### YOUR GOAL:
In the entries below, begin at the line with "20,11 63,-14 22,-18" and stop after the line with "M1541,307L1592,345L1544,410Z"; output those lines exactly and omit the pictures.

------------------------------------------------

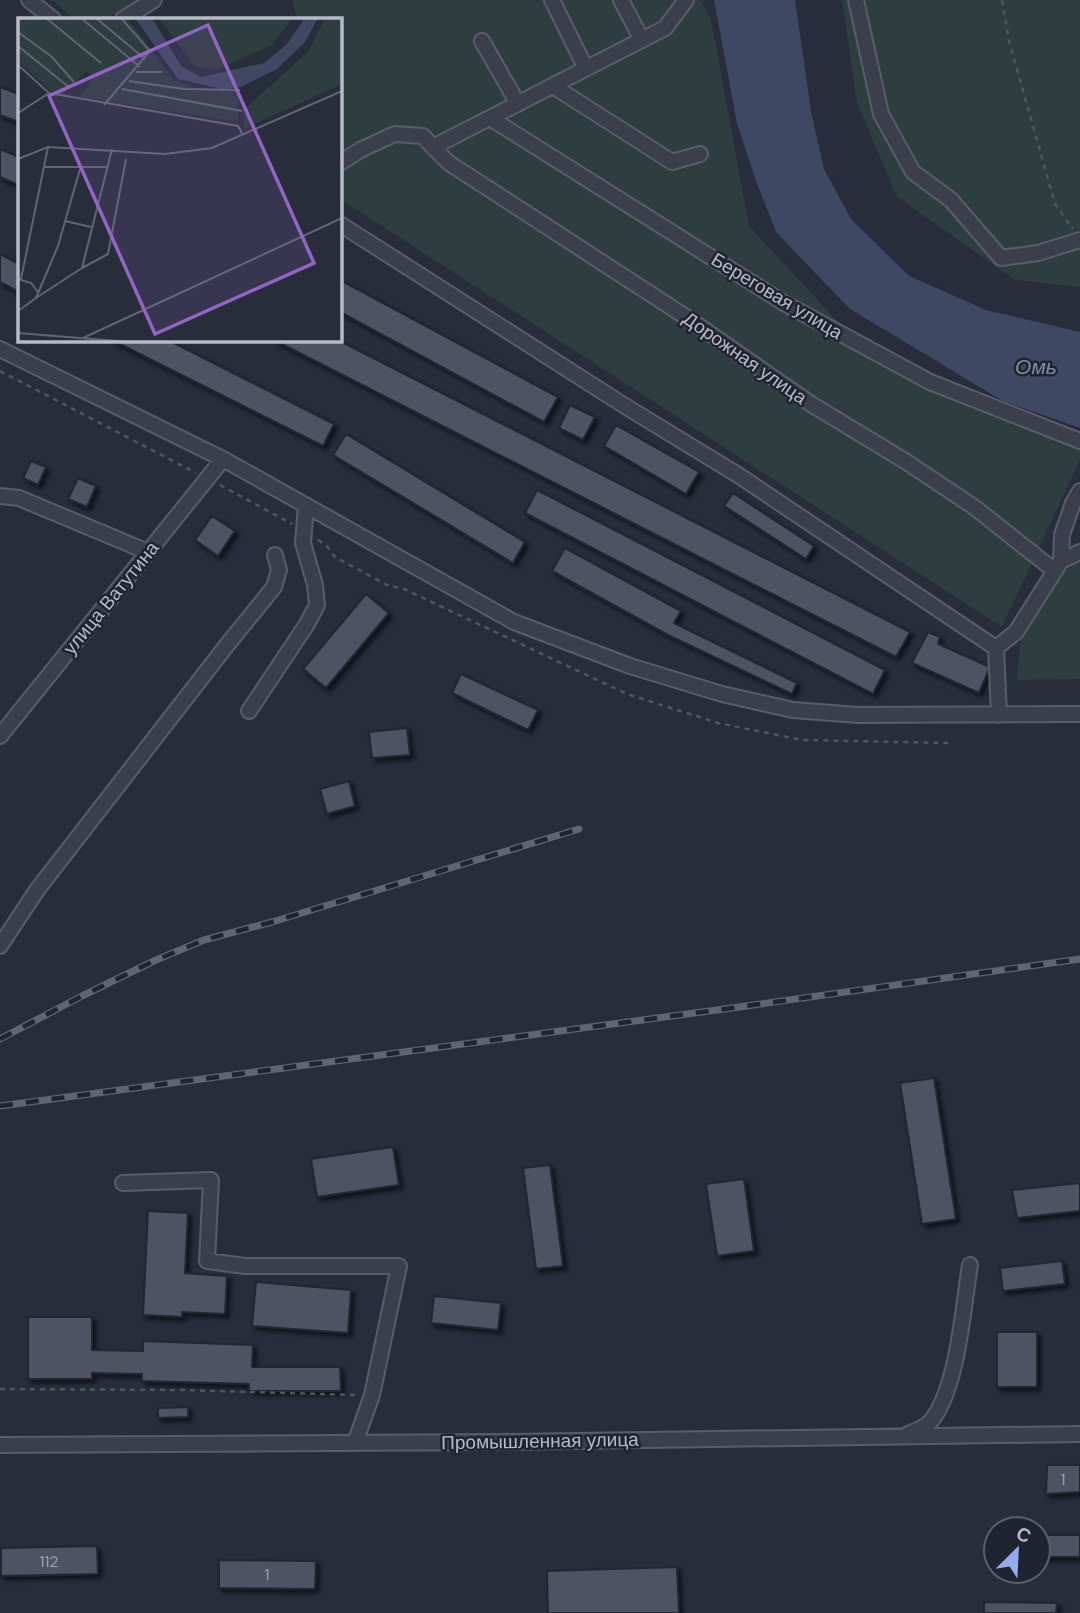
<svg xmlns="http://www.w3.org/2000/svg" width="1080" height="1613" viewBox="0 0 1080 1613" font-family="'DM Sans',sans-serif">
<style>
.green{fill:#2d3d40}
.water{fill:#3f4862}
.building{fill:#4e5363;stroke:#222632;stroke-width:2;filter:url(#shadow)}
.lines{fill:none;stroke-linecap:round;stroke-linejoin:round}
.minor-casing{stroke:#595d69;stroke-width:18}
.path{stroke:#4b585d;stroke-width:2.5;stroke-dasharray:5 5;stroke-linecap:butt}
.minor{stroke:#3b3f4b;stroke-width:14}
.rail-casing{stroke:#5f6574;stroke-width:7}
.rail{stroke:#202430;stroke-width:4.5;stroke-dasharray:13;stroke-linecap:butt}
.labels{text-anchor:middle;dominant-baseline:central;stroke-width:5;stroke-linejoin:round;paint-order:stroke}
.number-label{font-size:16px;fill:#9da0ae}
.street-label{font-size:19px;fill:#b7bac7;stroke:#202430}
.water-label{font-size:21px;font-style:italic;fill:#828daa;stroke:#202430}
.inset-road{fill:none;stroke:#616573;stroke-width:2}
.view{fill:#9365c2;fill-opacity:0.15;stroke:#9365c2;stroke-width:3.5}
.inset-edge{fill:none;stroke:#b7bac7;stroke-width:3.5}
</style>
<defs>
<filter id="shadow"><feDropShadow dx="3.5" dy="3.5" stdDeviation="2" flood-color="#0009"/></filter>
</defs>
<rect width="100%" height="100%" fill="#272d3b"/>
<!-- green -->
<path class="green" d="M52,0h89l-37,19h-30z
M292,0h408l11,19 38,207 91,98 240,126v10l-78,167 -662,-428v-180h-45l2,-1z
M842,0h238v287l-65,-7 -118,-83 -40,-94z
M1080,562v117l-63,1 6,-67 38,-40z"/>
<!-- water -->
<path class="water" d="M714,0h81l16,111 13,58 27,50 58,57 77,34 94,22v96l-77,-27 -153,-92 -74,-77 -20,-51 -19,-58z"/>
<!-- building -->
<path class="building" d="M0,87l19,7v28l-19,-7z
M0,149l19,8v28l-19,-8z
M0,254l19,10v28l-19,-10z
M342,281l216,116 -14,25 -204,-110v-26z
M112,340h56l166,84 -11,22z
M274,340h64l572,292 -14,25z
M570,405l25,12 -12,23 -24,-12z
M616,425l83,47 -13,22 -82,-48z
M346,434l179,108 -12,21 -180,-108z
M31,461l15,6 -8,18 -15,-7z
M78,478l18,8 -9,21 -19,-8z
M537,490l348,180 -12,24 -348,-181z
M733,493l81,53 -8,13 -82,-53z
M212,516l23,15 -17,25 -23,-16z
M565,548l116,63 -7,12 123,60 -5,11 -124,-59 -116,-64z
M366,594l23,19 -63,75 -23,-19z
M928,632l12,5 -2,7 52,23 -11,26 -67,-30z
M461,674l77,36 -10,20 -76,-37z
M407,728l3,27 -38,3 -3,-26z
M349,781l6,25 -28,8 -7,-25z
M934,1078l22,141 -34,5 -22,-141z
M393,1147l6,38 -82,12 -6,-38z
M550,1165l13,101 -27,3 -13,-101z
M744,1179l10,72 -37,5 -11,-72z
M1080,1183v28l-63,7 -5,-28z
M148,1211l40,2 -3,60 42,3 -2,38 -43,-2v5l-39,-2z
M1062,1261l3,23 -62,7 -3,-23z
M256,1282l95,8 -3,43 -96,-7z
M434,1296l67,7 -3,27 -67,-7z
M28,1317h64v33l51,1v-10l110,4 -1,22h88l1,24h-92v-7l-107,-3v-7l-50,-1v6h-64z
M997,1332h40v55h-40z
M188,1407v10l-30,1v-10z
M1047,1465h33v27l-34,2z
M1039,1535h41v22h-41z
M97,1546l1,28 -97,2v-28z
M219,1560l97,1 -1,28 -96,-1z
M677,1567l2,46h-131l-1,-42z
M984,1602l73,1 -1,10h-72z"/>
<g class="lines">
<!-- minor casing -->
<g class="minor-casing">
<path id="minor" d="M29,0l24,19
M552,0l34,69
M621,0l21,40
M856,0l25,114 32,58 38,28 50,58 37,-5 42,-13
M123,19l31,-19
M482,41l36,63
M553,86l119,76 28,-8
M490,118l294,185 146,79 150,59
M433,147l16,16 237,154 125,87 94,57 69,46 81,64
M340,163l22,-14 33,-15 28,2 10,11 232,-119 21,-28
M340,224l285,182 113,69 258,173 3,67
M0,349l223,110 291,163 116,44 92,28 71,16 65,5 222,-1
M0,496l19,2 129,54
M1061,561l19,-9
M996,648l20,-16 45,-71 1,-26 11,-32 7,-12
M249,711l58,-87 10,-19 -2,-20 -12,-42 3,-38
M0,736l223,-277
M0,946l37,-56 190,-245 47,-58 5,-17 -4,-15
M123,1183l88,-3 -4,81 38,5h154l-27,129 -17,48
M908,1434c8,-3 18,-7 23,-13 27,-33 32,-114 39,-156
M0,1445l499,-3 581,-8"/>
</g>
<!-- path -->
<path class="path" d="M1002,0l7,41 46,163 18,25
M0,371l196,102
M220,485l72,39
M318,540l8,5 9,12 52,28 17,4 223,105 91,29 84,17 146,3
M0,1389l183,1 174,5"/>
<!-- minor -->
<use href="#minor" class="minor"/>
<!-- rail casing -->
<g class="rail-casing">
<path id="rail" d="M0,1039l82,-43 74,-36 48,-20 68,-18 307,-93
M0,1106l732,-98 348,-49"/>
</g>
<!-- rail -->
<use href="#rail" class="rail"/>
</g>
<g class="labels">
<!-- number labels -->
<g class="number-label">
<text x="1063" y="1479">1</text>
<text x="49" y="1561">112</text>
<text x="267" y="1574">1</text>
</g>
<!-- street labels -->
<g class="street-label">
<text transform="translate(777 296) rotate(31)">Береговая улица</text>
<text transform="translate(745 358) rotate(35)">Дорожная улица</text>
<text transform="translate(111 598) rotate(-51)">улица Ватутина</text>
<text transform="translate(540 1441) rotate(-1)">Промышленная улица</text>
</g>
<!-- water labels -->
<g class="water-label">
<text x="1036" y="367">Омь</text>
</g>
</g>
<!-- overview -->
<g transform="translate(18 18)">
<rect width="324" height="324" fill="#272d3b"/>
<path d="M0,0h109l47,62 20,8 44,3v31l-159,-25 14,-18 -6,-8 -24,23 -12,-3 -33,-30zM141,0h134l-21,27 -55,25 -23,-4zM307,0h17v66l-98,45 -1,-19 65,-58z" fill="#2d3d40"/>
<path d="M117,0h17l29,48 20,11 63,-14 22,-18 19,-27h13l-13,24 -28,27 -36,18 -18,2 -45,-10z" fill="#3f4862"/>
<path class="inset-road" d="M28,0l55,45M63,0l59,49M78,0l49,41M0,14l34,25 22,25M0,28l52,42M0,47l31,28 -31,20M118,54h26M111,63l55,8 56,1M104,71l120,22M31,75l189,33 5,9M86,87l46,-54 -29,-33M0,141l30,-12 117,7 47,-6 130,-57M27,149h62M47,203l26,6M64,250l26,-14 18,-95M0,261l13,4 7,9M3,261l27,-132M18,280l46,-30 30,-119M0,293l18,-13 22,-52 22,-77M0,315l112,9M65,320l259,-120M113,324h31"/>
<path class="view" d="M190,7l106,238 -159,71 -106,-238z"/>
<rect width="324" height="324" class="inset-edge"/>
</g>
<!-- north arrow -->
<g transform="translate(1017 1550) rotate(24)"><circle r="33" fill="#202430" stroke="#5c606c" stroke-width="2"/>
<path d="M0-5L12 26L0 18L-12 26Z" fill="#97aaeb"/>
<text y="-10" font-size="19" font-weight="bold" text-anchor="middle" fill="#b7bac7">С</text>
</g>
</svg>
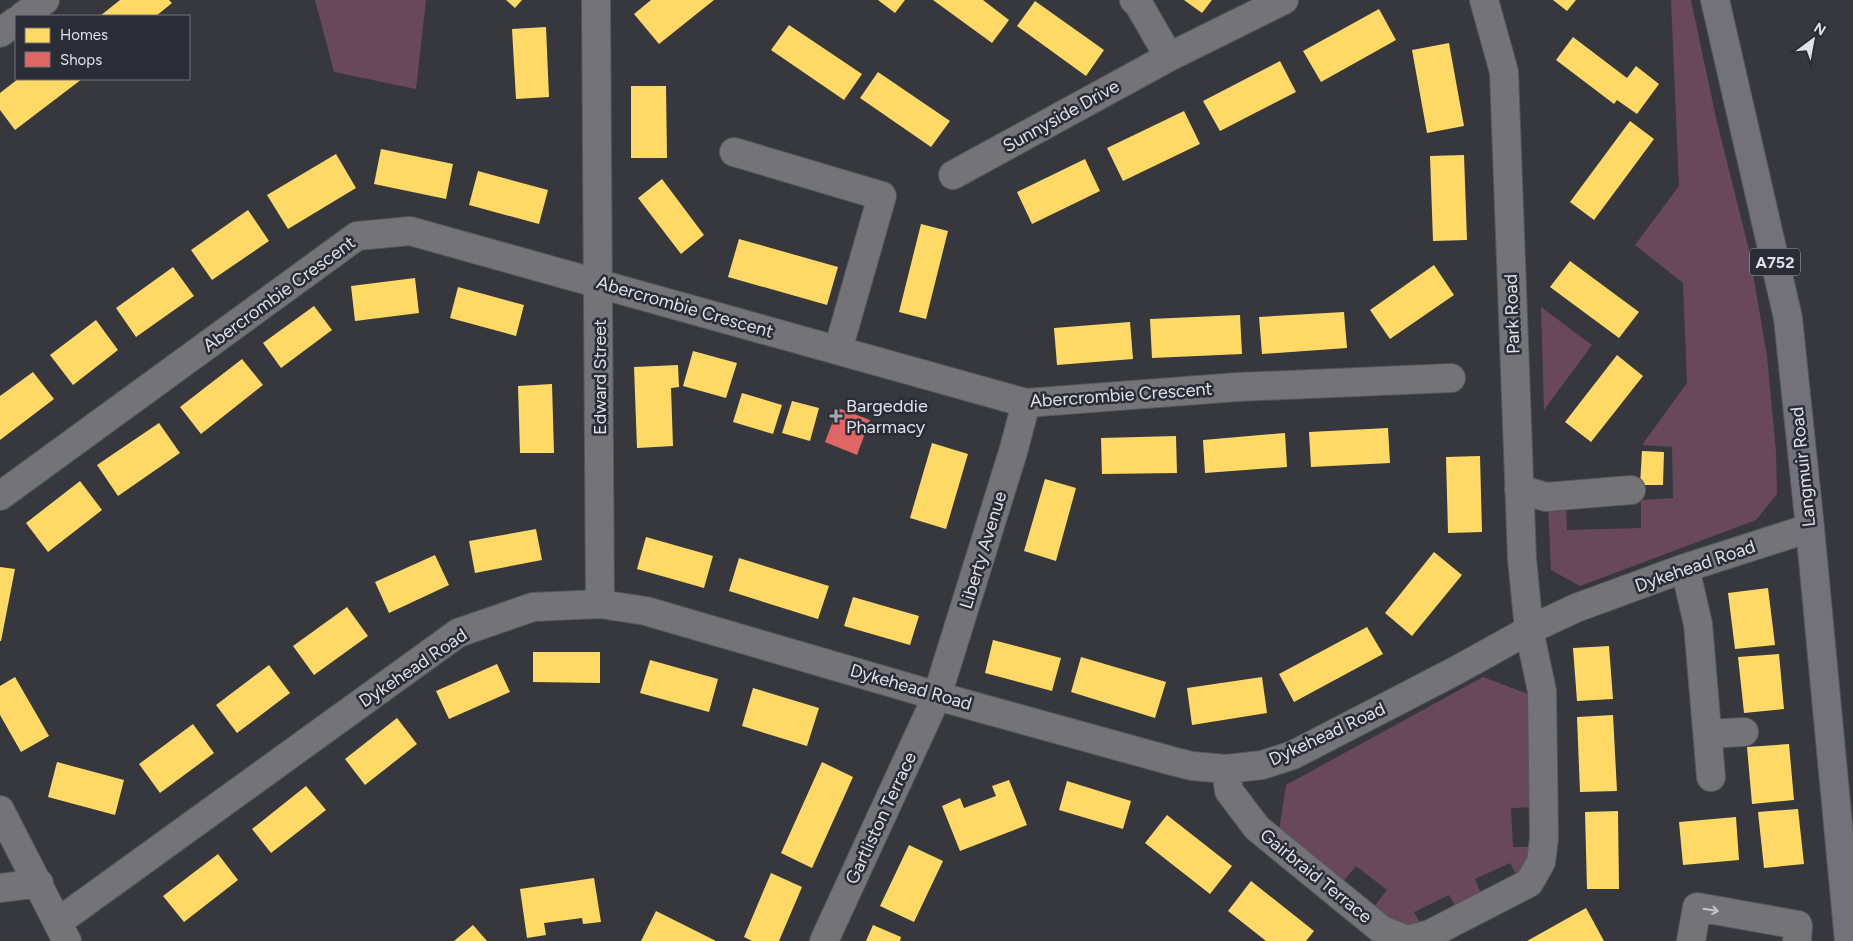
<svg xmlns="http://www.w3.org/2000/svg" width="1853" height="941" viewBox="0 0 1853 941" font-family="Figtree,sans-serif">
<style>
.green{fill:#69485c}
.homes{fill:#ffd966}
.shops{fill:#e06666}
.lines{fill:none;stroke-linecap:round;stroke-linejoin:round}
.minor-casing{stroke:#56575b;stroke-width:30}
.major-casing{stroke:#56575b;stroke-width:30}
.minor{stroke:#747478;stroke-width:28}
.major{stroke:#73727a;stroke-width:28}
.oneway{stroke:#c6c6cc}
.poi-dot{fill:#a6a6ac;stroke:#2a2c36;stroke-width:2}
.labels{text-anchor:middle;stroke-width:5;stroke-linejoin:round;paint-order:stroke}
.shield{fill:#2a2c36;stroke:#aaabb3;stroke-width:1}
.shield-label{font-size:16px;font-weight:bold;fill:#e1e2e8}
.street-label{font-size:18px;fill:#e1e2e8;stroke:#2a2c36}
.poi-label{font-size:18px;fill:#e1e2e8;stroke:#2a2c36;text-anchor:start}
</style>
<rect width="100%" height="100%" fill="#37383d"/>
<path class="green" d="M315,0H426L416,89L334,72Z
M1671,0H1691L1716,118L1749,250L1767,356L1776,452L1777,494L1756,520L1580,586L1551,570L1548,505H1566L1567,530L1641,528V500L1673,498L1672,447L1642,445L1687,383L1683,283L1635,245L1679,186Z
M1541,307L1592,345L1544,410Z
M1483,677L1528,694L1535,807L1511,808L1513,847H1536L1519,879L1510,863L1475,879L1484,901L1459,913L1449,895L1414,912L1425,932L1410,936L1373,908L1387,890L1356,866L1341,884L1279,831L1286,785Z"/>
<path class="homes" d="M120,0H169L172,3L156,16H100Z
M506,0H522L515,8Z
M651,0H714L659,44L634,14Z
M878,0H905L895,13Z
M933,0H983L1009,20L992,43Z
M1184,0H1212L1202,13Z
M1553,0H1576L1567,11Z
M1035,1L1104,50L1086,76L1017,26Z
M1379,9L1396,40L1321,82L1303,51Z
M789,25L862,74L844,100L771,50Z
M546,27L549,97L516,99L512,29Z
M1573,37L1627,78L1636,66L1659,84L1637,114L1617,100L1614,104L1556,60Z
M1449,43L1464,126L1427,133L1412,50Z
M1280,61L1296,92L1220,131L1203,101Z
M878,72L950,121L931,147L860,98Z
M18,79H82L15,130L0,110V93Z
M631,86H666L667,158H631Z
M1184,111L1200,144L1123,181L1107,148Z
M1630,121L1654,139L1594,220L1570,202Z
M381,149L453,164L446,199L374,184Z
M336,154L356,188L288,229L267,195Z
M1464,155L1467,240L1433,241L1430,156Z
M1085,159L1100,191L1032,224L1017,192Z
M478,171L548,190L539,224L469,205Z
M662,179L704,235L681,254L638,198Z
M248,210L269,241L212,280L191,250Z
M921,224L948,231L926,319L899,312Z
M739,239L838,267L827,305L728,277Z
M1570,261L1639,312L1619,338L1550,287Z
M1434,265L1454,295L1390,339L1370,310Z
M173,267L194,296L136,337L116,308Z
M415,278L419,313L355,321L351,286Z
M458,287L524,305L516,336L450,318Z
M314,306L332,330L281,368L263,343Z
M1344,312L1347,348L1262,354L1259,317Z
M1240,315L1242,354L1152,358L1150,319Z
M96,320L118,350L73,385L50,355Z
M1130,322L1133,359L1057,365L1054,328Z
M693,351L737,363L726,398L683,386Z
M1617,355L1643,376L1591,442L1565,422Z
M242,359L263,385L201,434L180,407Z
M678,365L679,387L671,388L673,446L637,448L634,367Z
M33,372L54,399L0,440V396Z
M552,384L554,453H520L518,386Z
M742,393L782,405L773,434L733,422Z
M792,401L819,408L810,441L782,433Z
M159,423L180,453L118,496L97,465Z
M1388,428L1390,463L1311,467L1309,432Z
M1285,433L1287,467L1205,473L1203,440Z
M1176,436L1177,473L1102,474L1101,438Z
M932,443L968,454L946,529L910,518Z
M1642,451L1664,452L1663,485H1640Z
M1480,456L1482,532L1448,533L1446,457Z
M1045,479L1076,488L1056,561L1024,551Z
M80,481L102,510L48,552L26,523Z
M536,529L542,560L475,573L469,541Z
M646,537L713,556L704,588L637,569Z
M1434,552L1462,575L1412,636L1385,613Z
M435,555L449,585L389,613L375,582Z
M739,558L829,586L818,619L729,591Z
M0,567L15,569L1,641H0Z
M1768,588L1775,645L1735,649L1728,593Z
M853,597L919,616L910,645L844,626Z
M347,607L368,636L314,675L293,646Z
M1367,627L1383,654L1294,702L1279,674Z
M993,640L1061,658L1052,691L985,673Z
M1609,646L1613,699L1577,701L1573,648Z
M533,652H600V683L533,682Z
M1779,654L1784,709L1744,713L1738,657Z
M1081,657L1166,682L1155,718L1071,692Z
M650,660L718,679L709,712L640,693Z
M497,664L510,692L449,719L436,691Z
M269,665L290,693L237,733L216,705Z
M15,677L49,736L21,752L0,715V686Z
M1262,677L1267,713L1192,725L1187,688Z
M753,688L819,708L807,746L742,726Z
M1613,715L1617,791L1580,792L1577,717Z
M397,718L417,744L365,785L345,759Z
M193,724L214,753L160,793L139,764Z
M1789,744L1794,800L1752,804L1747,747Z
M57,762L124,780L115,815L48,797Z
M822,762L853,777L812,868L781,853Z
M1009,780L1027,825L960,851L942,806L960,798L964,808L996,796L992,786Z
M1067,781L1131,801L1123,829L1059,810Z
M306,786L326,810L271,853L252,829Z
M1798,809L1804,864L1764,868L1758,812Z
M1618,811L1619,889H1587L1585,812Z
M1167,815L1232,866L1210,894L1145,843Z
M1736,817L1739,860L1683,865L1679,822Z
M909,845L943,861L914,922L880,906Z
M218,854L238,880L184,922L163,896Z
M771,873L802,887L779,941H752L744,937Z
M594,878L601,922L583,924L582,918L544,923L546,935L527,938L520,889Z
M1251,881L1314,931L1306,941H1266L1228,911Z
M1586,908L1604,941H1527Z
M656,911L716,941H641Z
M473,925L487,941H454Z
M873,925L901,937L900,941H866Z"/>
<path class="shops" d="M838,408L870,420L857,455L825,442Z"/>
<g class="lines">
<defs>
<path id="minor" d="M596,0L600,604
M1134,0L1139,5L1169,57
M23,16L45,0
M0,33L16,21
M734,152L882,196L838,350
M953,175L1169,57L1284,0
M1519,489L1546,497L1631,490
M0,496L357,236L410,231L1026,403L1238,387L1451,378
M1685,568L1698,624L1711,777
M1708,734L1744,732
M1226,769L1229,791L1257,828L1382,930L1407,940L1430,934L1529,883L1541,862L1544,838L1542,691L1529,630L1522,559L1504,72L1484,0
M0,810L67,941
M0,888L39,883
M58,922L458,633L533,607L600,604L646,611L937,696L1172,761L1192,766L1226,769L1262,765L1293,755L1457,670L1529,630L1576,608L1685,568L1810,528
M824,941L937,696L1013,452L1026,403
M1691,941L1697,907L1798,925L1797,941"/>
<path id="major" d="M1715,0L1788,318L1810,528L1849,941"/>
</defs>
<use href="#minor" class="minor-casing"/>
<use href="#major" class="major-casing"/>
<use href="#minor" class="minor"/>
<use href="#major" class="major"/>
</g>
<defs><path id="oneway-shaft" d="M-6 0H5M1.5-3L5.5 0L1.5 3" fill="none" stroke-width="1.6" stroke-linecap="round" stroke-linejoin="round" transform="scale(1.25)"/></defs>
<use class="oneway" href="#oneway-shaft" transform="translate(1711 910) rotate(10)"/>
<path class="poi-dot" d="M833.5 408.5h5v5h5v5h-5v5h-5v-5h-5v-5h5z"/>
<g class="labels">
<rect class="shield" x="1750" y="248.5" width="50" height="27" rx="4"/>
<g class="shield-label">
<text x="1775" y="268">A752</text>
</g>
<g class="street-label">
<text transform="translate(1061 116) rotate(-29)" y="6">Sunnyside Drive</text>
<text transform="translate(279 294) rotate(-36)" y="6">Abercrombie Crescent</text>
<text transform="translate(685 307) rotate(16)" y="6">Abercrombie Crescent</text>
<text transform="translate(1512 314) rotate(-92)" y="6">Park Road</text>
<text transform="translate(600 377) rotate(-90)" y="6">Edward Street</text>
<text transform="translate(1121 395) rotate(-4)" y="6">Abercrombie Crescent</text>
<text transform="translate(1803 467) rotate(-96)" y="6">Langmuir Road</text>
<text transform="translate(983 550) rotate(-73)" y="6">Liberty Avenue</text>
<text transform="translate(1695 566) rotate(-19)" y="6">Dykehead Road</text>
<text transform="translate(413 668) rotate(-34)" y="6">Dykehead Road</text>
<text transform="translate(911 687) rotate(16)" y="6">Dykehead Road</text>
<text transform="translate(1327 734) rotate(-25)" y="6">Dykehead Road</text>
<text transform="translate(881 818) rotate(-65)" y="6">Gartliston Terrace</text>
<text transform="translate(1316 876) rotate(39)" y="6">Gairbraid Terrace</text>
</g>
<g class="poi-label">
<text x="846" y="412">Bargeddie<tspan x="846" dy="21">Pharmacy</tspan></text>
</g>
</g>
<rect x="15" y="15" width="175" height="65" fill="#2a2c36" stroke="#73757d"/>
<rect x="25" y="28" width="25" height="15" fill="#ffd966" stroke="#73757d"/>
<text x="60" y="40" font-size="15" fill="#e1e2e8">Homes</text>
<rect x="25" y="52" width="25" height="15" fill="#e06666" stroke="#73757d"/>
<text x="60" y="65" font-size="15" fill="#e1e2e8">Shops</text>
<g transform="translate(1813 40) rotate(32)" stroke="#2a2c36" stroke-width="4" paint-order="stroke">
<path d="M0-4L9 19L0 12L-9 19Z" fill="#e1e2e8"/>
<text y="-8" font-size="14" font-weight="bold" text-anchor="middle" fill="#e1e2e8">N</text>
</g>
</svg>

------------------------------------------------

### RESULT FOR THIS TASK:
<path d="M117,0h17l29,48 20,11 63,-14 22,-18 19,-27h13l-13,24 -28,27 -36,18 -18,2 -45,-10z" fill="#3f4862"/>
<path class="inset-road" d="M28,0l55,45M63,0l59,49M78,0l49,41M0,14l34,25 22,25M0,28l52,42M0,47l31,28 -31,20M118,54h26M111,63l55,8 56,1M104,71l120,22M31,75l189,33 5,9M86,87l46,-54 -29,-33M0,141l30,-12 117,7 47,-6 130,-57M27,149h62M47,203l26,6M64,250l26,-14 18,-95M0,261l13,4 7,9M3,261l27,-132M18,280l46,-30 30,-119M0,293l18,-13 22,-52 22,-77M0,315l112,9M65,320l259,-120M113,324h31"/>
<path class="view" d="M190,7l106,238 -159,71 -106,-238z"/>
<rect width="324" height="324" class="inset-edge"/>
</g>
<!-- north arrow -->
<g transform="translate(1017 1550) rotate(24)"><circle r="33" fill="#202430" stroke="#5c606c" stroke-width="2"/>
<path d="M0-5L12 26L0 18L-12 26Z" fill="#97aaeb"/>
<text y="-10" font-size="19" font-weight="bold" text-anchor="middle" fill="#b7bac7">С</text>
</g>
</svg>
<svg xmlns="http://www.w3.org/2000/svg" width="1853" height="941" viewBox="0 0 1853 941" font-family="Figtree,sans-serif">
<style>
.green{fill:#69485c}
.homes{fill:#ffd966}
.shops{fill:#e06666}
.lines{fill:none;stroke-linecap:round;stroke-linejoin:round}
.minor-casing{stroke:#56575b;stroke-width:30}
.major-casing{stroke:#56575b;stroke-width:30}
.minor{stroke:#747478;stroke-width:28}
.major{stroke:#73727a;stroke-width:28}
.oneway{stroke:#c6c6cc}
.poi-dot{fill:#a6a6ac;stroke:#2a2c36;stroke-width:2}
.labels{text-anchor:middle;stroke-width:5;stroke-linejoin:round;paint-order:stroke}
.shield{fill:#2a2c36;stroke:#aaabb3;stroke-width:1}
.shield-label{font-size:16px;font-weight:bold;fill:#e1e2e8}
.street-label{font-size:18px;fill:#e1e2e8;stroke:#2a2c36}
.poi-label{font-size:18px;fill:#e1e2e8;stroke:#2a2c36;text-anchor:start}
</style>
<rect width="100%" height="100%" fill="#37383d"/>
<path class="green" d="M315,0H426L416,89L334,72Z
M1671,0H1691L1716,118L1749,250L1767,356L1776,452L1777,494L1756,520L1580,586L1551,570L1548,505H1566L1567,530L1641,528V500L1673,498L1672,447L1642,445L1687,383L1683,283L1635,245L1679,186Z
M1541,307L1592,345L1544,410Z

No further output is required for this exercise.